Page excerpt:
* * *

Before designing MongoDB data models, unlearn relational habits and re-think how you analyze data needs
When you’ve worked with relational databases for years, certain instincts become second nature:
- Normalize the data
- Remove duplication
- Enforce relationships with foreign keys
- Query everything back with joins
It’s clean. It’s structured. It’s logical. And for many problems, it’s still the best way to think.
But the moment we step into MongoDB (or any document database), those familiar instincts don’t map cleanly anymore. What used to feel “right” in MySQL can actually produce rigid, slow, or over-engineered designs in MongoDB.
Let’s break down why this mindset clash happens —and why it’s not a MongoDB problem but a mental model problem.
The Habit: “Split data into separate tables”
In relational thinking, we naturally break entities apart:
- orders
- order_items
- products
- addresses
This is good relational design. It minimizes redundancy and gives us flexibility to query data in many different ways. When the UI needs everything together, we simply join and fetch it.
But in MongoDB, that same structure can be a trap.
Why it clashes:
Document databases reward data locality — meaning store together what you read together.
In the real world, when a user opens an Order Details page, they want:
- Order info
- Line items
- Product names
- Shipping details
If you model everything in separate collections (like a relational schema), then for a single page view, MongoDB has to:
- Fetch order
- Fetch order items
- Fetch product details
- Fetch address
Now you’re either doing multiple round-trips in the application or using $lookup (which is just a slower, poorer cousin of a JOIN). In other words: you brought relational thinking into a document world and then got frustrated that it “performs worse.”

* * *

Material supplied:

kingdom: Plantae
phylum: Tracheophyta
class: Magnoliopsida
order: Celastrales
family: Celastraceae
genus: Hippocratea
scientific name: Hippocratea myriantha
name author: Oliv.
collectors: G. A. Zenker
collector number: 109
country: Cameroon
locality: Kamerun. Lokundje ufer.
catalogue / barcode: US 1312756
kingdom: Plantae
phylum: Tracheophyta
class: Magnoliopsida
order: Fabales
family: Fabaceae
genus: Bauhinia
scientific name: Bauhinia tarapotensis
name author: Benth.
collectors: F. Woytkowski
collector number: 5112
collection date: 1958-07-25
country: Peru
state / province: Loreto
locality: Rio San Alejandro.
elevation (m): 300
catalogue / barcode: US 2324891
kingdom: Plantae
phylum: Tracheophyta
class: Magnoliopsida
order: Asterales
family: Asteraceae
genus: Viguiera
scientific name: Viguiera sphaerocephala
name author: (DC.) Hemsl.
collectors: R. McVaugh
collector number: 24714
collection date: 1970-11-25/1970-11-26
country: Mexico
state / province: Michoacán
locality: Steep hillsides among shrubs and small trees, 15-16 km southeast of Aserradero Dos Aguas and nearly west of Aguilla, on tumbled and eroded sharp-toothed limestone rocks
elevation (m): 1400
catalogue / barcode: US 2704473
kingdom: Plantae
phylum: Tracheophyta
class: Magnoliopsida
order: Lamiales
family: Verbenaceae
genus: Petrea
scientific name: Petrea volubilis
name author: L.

* * *

Problems and tasks:
1: Transcribe the part of the article on MongoDB data modeling that runs from "Let’s break down" up to and including "you read together.".
2: Write the next part of the article on MongoDB data modeling, picking up right after its last sentence.

Answers provided:
1:
Let’s break down why this mindset clash happens —and why it’s not a MongoDB problem but a mental model problem.
The Habit: “Split data into separate tables”
In relational thinking, we naturally break entities apart:
- orders
- order_items
- products
- addresses
This is good relational design. It minimizes redundancy and gives us flexibility to query data in many different ways. When the UI needs everything together, we simply join and fetch it.
But in MongoDB, that same structure can be a trap.
Why it clashes:
Document databases reward data locality — meaning store together what you read together.

2:
The Habit: “Joins will save us”
In MySQL, joins are a superpower. They allow flexibility:
”I can always reconstruct any view of the data later.”
This mindset is great for analytics, reporting, and complex querying.
But in MongoDB:
- There are no native joins
- $lookup exists, but it’s not meant to be your daily hammer
- The design goal is fewer queries, not more flexible joins
Mindset shift:
Relational DB: “Store minimally, reconstruct later.”
Document DB: “Store for the access pattern, read in one go.”
The goal is optimizing the common queries, not making every possible query easy.
The Habit: “Schema = Structure”
In relational DBs, schema is the law. The database enforces structure.
MongoDB flips this:
- The application owns structure
- The document can evolve
- The schema can adapt over time
For an RDBMS developer, this feels chaotic at first. But for evolving systems with frequently changing requirements, it becomes a superpower — if you embrace it intentionally instead of fearing it.
Example: Order Details
|
Approach |
Relational (MySQL) |
Document (MongoDB) |
|
Storage |
Multiple tables (normalized) |
One embedded document (denormalized) |
|
Querying |
JOINs to reconstruct |
Single findOne() |
|
Optimization |
Write-friendly, read-reconstructed |
Read-optimized, write-slightly-costlier |
When 90% of the time your system is reading the whole order, MongoDB’s approach is actually the cleaner, faster, simpler one — but only after you let go of the normalization instinct.
So What’s the Real Problem?
The issue isn’t that MongoDB is “weird” or “less structured.”
The issue is that most of us try to apply relational thinking in a non-relational world.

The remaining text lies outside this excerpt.